Fifth, the new President has already signalled his recognition of the need to lead in reducing food poverty and social injustice. The gap between economically rich and poor nations is outrageous. The commodity price spike threw around forty countries into crisis. Ironically, the collapse of banking supremacy might possibly open up room for tighter, greener, healthy fiscal measures everywhere. Change in tax structures is essential for social and environmental justice alike. The WHO’s Commission on Social Determinants of Health has charted another way of thinking, which offers the new President rich suggestions about fiscal reform(17). To do this at home would be possible if similar reforms are championed internationally.

Delivering sustainable healthy consumption internationally will require confrontation of the US consuming public’s aspirations.
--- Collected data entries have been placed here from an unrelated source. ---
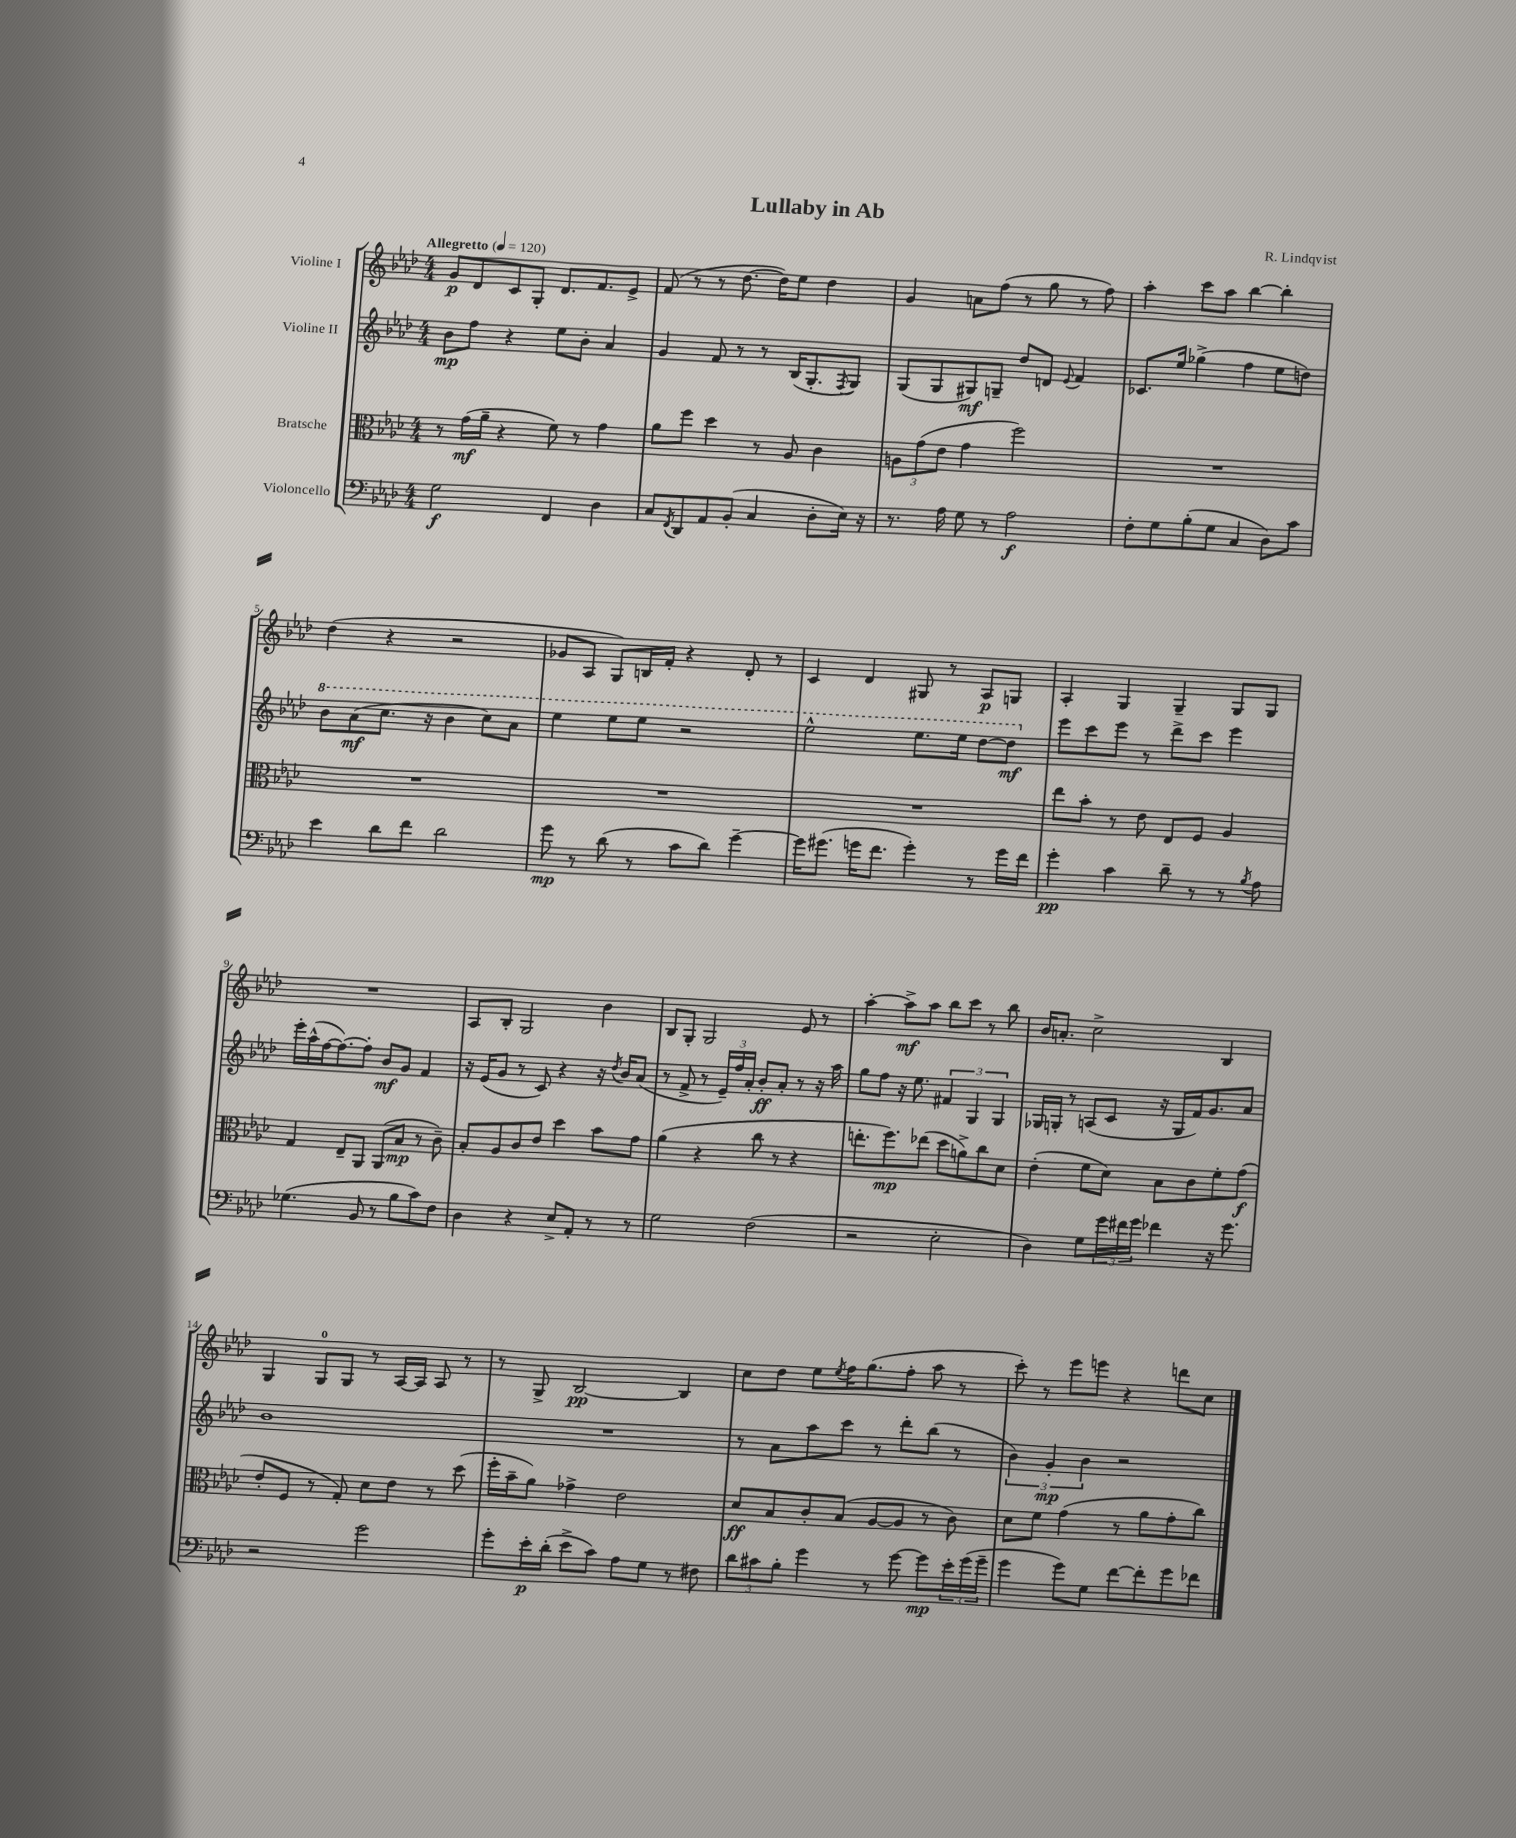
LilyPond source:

\header { title = "Lullaby in Ab" composer = "R. Lindqvist" }
<<
\new StaffGroup <<
\new Staff = "s0" \with { instrumentName = "Violine I" } {
    \clef treble \key aes \major \numericTimeSignature \time 4/4 \tempo "Allegretto" 4 = 120
    g'8\p des'8 c'8 g8-. des'8. f'8. ees'8-> |
    f'8( r8 r8 des''8.~ des''16) ees''8 des''4 |
    g'4 a'8 f''8( r8 g''8 r8 f''8) |
    aes''4-. c'''8 aes''8 bes''4~ bes''4-. |
    des''4( r4 r2 |
    ges'8 aes8 g8) b16 f'16-. r4 des'8-. r8 |
    c'4 des'4 gis8 r8 aes8\p g8 |
    aes4-. g4 g4-- g8 g8 |
    R1 |
    aes8 bes8-. g2 bes'4 |
    bes8 g8-. g2 ees'8 r8 |
    aes''4~-. aes''8->\mf aes''8 bes''8 c'''8 r8 bes''8 |
    bes'16 a'8.-. c''2-> bes4 |
    g4 g8-0 g8 r8 aes16~ aes16 aes8 r8 |
    r8 g8-> bes2~\pp bes4 |
    c''8 des''8 ees''8 \acciaccatura { ees''8 } f''16 g''8.( f''8-. aes''8 r8 |
    c'''8-.) r8 ees'''8 e'''8 r4 d'''8 c''8 \bar "|." |
}
\new Staff = "s1" \with { instrumentName = "Violine II" } {
    \clef treble \key aes \major \numericTimeSignature \time 4/4
    bes'8\mp f''8 r4 ees''8 bes'8-. aes'4 |
    g'4 f'8 r8 r8 bes16( g8.-. \acciaccatura { f8 } g8) |
    g8( g8 gis8\mf) g8-- des''8 d'8 \appoggiatura { ees'8 } f'4 |
    ces'8. ees''16 ges''4->( f''4 ees''8 d''8) |
    \ottava #1 bes''8 aes''8\mf( c'''8. r16 bes''4 c'''8) aes''8 |
    ees'''4 ees'''8 ees'''8 r2 |
    ees'''2-^ ees'''8. ees'''16 des'''8~ des'''8\mf \ottava #0 |
    ees'''8 c'''8 ees'''8 r8 des'''8-> c'''8 ees'''4 |
    ees'''16-. aes''16-^( f''16~ f''8.~) f''8-. bes'8\mf g'8 f'4 |
    r16 ees'16( g'8 r8 c'8) r4 r16 \acciaccatura { des''8 } bes'16 aes'8( |
    r8 f'8-> r8 \tuplet 3/2 { ees'16--) f''16 aes'16-. } bes'8-.\ff aes'8-. r8 r16 aes''16 |
    g''8 f''8 r16 ees''8. \tuplet 3/2 { fis'4 g4 g4 } |
    ges16 g16-. r8 a8( c'8 r16 g16 f'16) g'8. aes'8 |
    bes'1 |
    R1 |
    r8 aes'8 aes''8 c'''8 r8 des'''8-. bes''8( r8 |
    \tuplet 3/2 { bes'4) g'4-.\mp bes'4 } r2 \bar "|." |
}
\new Staff = "s2" \with { instrumentName = "Bratsche" } {
    \clef alto \key aes \major \numericTimeSignature \time 4/4
    r8 g'16\mf( aes'16-- r4 f'8) r8 g'4 |
    aes'8 f''8 des''4 r8 aes8 c'4 |
    \tuplet 3/2 { a8 g'8( ees'8 } g'4 f''2) |
    R1 |
    R1 |
    R1 |
    R1 |
    ees''8 bes'8-. r8 ees'8 ees8 f8 aes4 |
    g4 ees8-- aes,8 aes,8( bes8\mp r8 c'8--) |
    bes8-. aes8 c'8 ees'8 des''4 bes'8 g'8 |
    aes'4( r4 c''8 r8 r4 |
    e''8.-. f''8.\mp) ees''8( des''8 a'8->) c''8 des'8 |
    ees'4-.( f'8 des'8) bes8 c'8 f'8-. g'8\f( |
    ees'8-. f8 r8 g8-.) des'8 ees'8 r8 des''8( |
    f''16-. bes'16-- aes'8) ges'4-> ees'2 |
    des'8\ff bes8 c'8-. bes8( aes8~ aes8 r8 c'8) |
    des'8 f'8 g'4( r8 aes'8 g'8-. c''8) \bar "|." |
}
\new Staff = "s3" \with { instrumentName = "Violoncello" } {
    \clef bass \key aes \major \numericTimeSignature \time 4/4
    g2\f f,4 des4 |
    c8 \acciaccatura { f,8 } des,8 aes,8 bes,8-.( c4 des8-. ees16) r16 |
    r8. aes16 g8 r8 aes2\f |
    f8-. g8 bes8-.( g8 c4 des8) c'8 |
    ees'4 des'8 f'8 des'2 |
    g'8\mp r8 des'8( r8 c'8 des'8) g'4~-- |
    g'16 gis'8.( g'16 f'8. g'4-.) r8 g'16 f'16 |
    g'4-.\pp c'4 des'8-- r8 r8 \acciaccatura { bes8 } aes8 |
    ges4.( bes,8 r8 bes8 c'8) f8 |
    des4 r4 ees8-> aes,8-. r8 r8 |
    g2 f2( |
    r2 ees2-. |
    des4) g8 \tuplet 3/2 { g'16 fis'16 g'16 } fes'4 r16 g'8. |
    r2 g'2 |
    g'8-. ees'16-.\p des'16-.( ees'8-> c'8) aes8 g8 r8 fis8 |
    \tuplet 3/2 { des'8 cis'8 bes8-. } g'4 r8 g'8~ g'8\mp \tuplet 3/2 { ees'16-. g'16( g'16-- } |
    g'4 g'8) g8 f'8~ f'8-. g'8 fes'8 \bar "|." |
}
>>
>>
The ‘right’ to be obese carries a social and environmental burden. There is an economic lock-in by US consumers to an excessive, oil-dependent ‘lifestyle’, consigning US impoverished consumers, like the impoverished everywhere, to a marginalised status. Thus far the US public, like consumers everywhere, shows few signs of having an epiphany. People want jobs and secure incomes, not homilies on why the rich consuming classes in the Organization for Economic Co-operation and Development need to consume less and differently. The need for a Green New Deal – not just a re-run of the 1930s but something radically different with the Planet at its heart – is vital, urgent and essential.

How likely is an agenda such as this?

So what will happen? The policy space is there, clearly, but sceptics are already nervous about President Obama’s appointment of former Iowa Governor Tom Vilsack to be Secretary of Agriculture. The Doha trade round has been stalled for over a year, with agricultural reform part of the blockage. Some have pronounced it dead; others think it could be resuscitated. Mr Vilsack has past links with the big business approach to food and farming. He was a leading member of the US Governors’ Biotechnology Partnership and the Governors’ Ethanol Coalition. But if he gets or is encouraged to get the ecological message, he should know where the reefs are in the choppy seas ahead.

A new era where food must deliver ecological public health, that works socially and environmentally as well as economically and personally, is upon us. The old productionist approach which metaphorically and literally mined the earth is exposed as ruinous and is no longer acceptable. The history of food policy suggests that progress requires a mix of good evidence, public pressure, articulated alternatives and deft political leadership. President Obama’s administration must and can address the international crisis at the same time as the crisis within the USA. In this 21st century, national, local and global food policy issues are inseparable.